Collaborative filtering. Collaborative filtering
provides a simple and efficient way of exploiting what is common to groups of
decision makers. A typical collaborative filtering approach involves finding a
low rank factorization of the data matrix containing user identities and their
preference decisions. The low rank factorization that should capture shared
features across users is, however, often estimated by assuming a simple squared
loss between the data matrix and the predictions. This error measure is
mathematically convenient but rarely reflects the structure of the problem.
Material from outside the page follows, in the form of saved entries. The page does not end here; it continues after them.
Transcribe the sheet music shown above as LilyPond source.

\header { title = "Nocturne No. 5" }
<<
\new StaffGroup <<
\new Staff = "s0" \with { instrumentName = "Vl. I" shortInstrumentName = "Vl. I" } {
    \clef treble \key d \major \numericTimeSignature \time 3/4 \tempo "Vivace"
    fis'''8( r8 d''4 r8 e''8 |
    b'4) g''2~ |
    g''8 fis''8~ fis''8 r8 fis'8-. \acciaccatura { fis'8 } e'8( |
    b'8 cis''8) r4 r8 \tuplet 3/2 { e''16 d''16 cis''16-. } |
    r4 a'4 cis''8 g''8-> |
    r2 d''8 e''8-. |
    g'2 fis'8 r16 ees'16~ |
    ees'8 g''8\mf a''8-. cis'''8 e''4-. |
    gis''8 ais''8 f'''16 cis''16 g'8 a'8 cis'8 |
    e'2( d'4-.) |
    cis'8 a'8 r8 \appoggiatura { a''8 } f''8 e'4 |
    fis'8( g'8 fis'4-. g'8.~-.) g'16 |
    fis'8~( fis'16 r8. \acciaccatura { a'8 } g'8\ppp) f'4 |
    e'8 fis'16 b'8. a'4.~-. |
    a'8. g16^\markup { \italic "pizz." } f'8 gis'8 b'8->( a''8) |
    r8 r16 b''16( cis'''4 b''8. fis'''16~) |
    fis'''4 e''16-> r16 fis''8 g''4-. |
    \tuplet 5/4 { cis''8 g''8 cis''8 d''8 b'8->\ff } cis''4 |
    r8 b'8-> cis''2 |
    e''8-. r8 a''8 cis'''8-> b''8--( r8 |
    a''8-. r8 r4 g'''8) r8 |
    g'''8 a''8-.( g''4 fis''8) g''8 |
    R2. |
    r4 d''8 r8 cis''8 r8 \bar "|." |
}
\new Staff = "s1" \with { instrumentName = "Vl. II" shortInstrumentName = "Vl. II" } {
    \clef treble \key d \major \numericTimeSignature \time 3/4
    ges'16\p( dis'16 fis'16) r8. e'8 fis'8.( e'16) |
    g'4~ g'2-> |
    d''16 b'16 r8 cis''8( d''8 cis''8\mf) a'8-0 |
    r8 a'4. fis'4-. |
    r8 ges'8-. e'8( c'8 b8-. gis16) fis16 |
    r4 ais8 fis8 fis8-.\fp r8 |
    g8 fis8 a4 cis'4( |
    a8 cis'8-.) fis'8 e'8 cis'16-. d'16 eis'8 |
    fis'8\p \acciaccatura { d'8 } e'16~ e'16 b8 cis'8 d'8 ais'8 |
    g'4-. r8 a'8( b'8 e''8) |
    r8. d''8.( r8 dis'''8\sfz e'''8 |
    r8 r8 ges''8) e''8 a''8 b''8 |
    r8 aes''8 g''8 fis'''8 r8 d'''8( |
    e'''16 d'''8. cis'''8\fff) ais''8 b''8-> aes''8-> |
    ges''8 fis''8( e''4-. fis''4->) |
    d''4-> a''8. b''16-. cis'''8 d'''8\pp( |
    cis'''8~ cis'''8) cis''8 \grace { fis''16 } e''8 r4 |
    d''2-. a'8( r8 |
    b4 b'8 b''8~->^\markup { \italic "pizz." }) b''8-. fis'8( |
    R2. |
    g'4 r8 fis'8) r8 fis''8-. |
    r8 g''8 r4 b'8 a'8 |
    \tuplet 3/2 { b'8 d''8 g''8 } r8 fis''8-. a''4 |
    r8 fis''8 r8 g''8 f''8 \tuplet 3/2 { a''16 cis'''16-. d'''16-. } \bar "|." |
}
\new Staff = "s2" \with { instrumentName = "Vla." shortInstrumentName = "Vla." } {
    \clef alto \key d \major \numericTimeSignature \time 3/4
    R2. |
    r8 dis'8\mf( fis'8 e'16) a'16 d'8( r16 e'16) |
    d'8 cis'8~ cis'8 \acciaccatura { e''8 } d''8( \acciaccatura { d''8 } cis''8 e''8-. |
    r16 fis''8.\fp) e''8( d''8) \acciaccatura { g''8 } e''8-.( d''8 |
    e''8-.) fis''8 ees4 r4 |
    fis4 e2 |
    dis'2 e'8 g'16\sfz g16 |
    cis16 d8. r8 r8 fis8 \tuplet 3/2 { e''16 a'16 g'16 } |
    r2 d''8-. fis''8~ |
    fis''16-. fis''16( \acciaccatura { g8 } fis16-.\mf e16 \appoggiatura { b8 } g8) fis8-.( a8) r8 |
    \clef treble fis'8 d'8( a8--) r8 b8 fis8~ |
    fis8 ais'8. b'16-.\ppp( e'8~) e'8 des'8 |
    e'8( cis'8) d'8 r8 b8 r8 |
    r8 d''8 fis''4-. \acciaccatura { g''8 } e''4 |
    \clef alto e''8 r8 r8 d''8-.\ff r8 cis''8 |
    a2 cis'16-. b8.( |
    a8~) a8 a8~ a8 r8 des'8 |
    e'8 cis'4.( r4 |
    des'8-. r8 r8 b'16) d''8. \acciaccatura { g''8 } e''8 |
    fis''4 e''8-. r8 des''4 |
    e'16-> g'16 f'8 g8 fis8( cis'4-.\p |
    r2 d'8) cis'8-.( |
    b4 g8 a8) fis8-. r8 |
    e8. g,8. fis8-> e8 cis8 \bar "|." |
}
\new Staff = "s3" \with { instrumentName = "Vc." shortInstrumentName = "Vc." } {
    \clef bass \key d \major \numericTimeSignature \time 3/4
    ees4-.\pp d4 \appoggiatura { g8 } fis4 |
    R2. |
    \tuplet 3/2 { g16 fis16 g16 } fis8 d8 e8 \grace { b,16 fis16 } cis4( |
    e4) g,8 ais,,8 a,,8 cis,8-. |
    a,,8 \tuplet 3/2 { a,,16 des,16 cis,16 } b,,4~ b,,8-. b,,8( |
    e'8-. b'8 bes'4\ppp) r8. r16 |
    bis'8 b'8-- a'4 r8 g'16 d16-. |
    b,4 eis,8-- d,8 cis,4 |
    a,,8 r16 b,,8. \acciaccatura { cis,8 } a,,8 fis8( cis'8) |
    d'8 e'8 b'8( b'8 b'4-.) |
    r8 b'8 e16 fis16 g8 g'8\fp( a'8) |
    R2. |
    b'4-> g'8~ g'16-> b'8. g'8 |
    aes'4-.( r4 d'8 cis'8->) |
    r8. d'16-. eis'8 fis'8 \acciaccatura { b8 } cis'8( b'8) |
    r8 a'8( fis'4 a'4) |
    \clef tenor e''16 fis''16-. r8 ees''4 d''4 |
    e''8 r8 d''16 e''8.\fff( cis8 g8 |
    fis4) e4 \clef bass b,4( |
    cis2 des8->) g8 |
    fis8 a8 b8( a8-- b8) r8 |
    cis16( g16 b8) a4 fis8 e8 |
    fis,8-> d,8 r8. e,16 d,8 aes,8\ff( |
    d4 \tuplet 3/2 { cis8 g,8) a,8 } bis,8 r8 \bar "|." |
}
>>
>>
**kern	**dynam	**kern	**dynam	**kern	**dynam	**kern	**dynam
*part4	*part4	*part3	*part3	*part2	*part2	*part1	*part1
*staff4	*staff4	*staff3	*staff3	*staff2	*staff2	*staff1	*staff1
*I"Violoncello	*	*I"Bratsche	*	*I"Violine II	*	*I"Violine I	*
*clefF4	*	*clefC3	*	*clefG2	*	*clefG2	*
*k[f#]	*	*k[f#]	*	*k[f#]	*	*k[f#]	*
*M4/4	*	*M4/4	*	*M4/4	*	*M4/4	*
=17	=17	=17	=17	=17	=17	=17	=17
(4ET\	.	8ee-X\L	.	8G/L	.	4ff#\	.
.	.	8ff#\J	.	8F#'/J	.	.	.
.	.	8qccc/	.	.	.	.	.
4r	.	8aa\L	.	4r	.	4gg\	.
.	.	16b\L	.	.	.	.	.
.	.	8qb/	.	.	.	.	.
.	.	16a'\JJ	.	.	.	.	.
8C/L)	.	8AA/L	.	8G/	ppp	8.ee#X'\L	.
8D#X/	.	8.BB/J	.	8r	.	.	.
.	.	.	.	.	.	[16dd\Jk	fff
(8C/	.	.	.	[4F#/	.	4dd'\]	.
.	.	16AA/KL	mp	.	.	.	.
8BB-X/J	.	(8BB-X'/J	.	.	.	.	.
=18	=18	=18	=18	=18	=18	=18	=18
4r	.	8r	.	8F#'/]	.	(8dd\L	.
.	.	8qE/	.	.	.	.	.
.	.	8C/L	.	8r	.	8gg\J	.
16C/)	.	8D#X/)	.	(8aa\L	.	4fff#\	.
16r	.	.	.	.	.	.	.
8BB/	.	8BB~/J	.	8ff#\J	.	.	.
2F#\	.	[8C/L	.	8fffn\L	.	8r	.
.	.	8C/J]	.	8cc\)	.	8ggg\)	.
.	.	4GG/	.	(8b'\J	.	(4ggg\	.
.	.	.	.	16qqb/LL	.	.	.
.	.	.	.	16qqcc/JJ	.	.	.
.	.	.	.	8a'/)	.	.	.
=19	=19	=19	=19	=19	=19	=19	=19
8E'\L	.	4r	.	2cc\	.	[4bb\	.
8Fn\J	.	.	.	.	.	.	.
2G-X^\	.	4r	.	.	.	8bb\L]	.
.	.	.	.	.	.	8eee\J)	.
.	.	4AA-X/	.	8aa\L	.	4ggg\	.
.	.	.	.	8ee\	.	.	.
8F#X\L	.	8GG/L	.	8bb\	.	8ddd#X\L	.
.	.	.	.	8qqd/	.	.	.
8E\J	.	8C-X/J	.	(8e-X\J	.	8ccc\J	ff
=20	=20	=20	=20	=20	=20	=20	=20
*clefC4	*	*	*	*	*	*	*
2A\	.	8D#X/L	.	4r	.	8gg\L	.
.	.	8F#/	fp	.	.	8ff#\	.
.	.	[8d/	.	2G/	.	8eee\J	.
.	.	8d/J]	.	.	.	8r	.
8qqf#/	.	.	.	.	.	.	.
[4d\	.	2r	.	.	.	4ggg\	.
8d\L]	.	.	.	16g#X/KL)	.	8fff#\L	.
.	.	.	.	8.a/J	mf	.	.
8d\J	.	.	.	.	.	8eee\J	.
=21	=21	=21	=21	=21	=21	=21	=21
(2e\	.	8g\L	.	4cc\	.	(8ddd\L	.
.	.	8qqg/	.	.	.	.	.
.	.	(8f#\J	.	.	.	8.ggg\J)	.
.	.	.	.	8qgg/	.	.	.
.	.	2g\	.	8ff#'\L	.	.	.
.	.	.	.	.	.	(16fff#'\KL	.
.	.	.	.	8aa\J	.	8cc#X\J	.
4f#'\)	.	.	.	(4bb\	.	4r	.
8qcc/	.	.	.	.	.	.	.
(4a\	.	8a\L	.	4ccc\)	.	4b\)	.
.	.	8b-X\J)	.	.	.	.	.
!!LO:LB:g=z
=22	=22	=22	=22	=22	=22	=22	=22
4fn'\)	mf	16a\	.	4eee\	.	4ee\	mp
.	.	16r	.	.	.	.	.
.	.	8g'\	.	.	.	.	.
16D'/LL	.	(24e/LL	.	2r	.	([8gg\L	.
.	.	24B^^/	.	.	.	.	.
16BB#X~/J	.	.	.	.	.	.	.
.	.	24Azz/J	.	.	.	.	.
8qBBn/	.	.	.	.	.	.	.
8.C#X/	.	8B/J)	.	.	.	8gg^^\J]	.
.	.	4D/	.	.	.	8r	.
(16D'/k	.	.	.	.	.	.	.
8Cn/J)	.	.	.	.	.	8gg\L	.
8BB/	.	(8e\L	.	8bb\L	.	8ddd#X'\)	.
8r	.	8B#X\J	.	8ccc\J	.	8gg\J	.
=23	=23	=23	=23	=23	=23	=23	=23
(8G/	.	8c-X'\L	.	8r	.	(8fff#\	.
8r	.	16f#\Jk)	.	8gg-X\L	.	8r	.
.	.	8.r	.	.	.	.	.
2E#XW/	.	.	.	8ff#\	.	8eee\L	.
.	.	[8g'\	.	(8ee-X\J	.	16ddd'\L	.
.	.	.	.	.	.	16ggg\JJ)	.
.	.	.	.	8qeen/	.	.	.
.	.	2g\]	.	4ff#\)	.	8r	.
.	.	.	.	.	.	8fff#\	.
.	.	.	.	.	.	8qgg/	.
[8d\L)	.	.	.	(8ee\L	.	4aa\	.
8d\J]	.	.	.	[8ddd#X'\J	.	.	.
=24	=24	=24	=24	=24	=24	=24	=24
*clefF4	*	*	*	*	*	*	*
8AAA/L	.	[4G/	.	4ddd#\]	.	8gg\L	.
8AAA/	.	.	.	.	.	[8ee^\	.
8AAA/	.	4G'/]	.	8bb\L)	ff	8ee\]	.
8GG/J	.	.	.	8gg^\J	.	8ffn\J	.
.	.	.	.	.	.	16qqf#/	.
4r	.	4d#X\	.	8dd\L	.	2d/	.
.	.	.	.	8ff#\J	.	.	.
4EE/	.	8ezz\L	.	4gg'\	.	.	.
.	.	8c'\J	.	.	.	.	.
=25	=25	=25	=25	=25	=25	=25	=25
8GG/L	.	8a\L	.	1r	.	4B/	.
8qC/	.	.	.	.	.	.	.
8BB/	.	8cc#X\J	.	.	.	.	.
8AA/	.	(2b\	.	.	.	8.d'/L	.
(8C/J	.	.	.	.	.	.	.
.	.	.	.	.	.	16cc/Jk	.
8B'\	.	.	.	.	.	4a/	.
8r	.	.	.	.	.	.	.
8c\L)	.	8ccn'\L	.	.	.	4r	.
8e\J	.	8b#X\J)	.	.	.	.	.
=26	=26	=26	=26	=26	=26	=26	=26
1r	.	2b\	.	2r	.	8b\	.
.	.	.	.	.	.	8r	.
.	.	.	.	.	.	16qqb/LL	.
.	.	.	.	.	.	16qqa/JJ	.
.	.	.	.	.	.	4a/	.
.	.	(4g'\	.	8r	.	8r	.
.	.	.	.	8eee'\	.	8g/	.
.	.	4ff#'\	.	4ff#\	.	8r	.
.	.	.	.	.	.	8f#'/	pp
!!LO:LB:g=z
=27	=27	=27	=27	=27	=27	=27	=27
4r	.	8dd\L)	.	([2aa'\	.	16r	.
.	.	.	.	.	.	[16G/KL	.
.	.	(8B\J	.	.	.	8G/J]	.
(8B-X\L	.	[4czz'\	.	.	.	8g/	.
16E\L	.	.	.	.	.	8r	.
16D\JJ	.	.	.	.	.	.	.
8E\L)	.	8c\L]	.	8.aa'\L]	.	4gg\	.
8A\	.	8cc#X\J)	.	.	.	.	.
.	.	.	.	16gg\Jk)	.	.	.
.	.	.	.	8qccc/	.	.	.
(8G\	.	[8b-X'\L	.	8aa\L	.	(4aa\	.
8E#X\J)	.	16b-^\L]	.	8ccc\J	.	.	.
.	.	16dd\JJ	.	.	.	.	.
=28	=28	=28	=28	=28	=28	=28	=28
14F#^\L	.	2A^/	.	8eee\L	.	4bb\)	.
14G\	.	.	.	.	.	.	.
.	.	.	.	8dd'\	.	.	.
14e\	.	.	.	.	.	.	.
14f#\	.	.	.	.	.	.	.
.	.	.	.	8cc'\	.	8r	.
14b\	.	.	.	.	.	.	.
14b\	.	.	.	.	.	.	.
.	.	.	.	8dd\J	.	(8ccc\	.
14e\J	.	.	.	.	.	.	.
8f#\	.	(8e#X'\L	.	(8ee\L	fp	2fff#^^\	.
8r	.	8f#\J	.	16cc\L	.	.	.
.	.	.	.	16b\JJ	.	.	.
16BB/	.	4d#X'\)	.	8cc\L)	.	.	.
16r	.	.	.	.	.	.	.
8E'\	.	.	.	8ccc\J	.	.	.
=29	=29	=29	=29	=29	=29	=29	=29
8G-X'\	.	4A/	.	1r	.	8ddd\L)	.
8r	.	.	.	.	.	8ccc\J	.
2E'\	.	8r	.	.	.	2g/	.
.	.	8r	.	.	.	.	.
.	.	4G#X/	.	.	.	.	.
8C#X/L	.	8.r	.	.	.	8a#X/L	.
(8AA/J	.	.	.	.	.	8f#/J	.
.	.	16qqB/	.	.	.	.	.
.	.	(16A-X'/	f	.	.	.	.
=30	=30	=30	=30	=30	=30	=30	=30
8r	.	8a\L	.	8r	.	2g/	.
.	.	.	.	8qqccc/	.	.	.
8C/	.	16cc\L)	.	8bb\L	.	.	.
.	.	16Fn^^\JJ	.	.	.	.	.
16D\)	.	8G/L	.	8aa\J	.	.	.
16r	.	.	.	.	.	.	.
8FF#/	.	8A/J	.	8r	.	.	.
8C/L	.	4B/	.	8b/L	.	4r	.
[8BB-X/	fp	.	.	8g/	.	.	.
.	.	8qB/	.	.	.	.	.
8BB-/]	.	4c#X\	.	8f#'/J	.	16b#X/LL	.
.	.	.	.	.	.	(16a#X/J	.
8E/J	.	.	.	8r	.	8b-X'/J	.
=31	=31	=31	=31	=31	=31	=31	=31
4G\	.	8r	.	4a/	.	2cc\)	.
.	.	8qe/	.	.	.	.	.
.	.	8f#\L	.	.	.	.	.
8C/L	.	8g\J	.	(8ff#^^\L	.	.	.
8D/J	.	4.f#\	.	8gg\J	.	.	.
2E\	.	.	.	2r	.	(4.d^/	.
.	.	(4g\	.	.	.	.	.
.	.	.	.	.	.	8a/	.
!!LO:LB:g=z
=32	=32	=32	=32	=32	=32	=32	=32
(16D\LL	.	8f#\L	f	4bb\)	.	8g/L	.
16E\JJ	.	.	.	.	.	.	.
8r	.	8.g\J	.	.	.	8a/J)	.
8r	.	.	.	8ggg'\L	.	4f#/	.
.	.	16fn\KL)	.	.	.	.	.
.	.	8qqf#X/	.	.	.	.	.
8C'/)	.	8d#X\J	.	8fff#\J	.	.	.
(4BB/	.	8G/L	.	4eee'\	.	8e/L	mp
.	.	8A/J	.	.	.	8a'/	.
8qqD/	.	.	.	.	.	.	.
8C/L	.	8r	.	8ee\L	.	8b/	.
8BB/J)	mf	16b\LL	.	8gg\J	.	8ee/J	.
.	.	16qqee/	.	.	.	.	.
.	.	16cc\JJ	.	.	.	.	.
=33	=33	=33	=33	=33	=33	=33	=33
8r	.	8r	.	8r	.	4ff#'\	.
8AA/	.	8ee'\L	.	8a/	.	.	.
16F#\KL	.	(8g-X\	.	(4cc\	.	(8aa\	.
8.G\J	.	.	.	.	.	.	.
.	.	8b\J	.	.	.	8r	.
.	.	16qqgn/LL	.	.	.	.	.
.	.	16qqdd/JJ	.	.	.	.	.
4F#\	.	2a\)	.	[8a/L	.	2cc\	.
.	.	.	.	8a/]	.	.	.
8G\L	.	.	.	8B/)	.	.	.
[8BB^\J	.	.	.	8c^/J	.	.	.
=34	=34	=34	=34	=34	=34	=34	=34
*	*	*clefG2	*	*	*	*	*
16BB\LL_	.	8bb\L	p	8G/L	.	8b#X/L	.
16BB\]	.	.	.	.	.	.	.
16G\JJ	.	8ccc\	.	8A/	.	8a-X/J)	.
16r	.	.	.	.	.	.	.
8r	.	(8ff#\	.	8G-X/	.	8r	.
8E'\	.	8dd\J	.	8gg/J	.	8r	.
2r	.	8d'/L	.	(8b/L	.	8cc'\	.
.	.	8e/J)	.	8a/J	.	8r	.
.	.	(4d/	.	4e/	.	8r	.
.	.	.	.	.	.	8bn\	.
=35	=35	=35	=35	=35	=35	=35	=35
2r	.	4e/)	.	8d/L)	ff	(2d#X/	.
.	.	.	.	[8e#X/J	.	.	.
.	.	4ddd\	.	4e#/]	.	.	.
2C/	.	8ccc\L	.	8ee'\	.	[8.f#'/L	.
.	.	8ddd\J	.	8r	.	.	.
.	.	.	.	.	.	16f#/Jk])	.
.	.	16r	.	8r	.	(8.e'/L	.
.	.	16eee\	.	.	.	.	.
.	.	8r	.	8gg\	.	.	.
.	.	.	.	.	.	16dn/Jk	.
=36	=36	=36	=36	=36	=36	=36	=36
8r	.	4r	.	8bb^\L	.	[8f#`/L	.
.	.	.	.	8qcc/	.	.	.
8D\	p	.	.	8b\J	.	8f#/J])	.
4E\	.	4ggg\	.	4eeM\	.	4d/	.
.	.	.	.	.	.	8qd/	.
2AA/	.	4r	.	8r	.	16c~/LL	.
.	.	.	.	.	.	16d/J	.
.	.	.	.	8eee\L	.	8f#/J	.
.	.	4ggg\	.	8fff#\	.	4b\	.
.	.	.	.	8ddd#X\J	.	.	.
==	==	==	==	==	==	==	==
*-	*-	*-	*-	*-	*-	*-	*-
More appropriate error measures such as those based on probabilistic
classification methods make the low rank factorization problem somewhat more challenging
from a computational perspective. In particular, we can no longer obtain the
solution in closed form and have to find the underlying low rank representation
with iterative algorithms. We have developed several new algorithms for finding
low rank matrix factorizations in the more general contexts relevant for
collaborative filtering. The simplest such algorithms cast the iterative steps of the estimation
process in terms of incomplete data estimation and formulate an EM algorithm
for finding the low rank matrix factorizations. The mathematical foundation of
these ideas can be found in the following technical report
N.
Srebro and T. Jaakkola, "Generalized Low-Rank Approximations", AI
Memo 2003-001.
The
paper detailing an application of these ideas to collaborative filtering is
under preparation and will be made available shortly.
Feature
induction for text classification.
An important problem in document classification is to find the set of text
features that are useful for classification, both in general and in the context
of a specific classification task. We cast the problem in terms of data
compression and systematically search for features in the documents so as to
best compress the labels (or summaries) that one is interested in predicting. The
features come in two forms: those that are common to a number of classification
tasks, and those that are useful only within a single task. Generic features
that are useful across tasks are much less costly to introduce (they need to be
encoded only once) but may not suffice for the specific task at hand.
A
brief and preliminary description of some of these ideas can be found in:
J.
Rennie and T. Jaakkola, ìFeature induction for text classificationî, AI
Abstract 2003,
Research
Plan for the Next Six Months
Our
plan for the next six months consists primarily of the following tasks:
Developing
and testing efficient algorithms for exploiting information regularization
principle in large scale applied problems. Specifically, we hope to solve the
regularization problem within a constrained class of conditional
probabilities.
More
extensive adaptation of generalized low rank estimation algorithms to
collaborative filtering tasks.
Formulating
and testing active learning methods in combination with the information
regularization framework. This approach would not only make an appropriate use
of the available unlabeled documents but would also exploit resulting
classification decisions to iteratively find the most informative new documents
to label.
We
seek to extend the overall active learning framework to efficiently annotate
documents in large databases with multiple topic labels. This would be done in
collaboration with Dr. Naonori Ueda.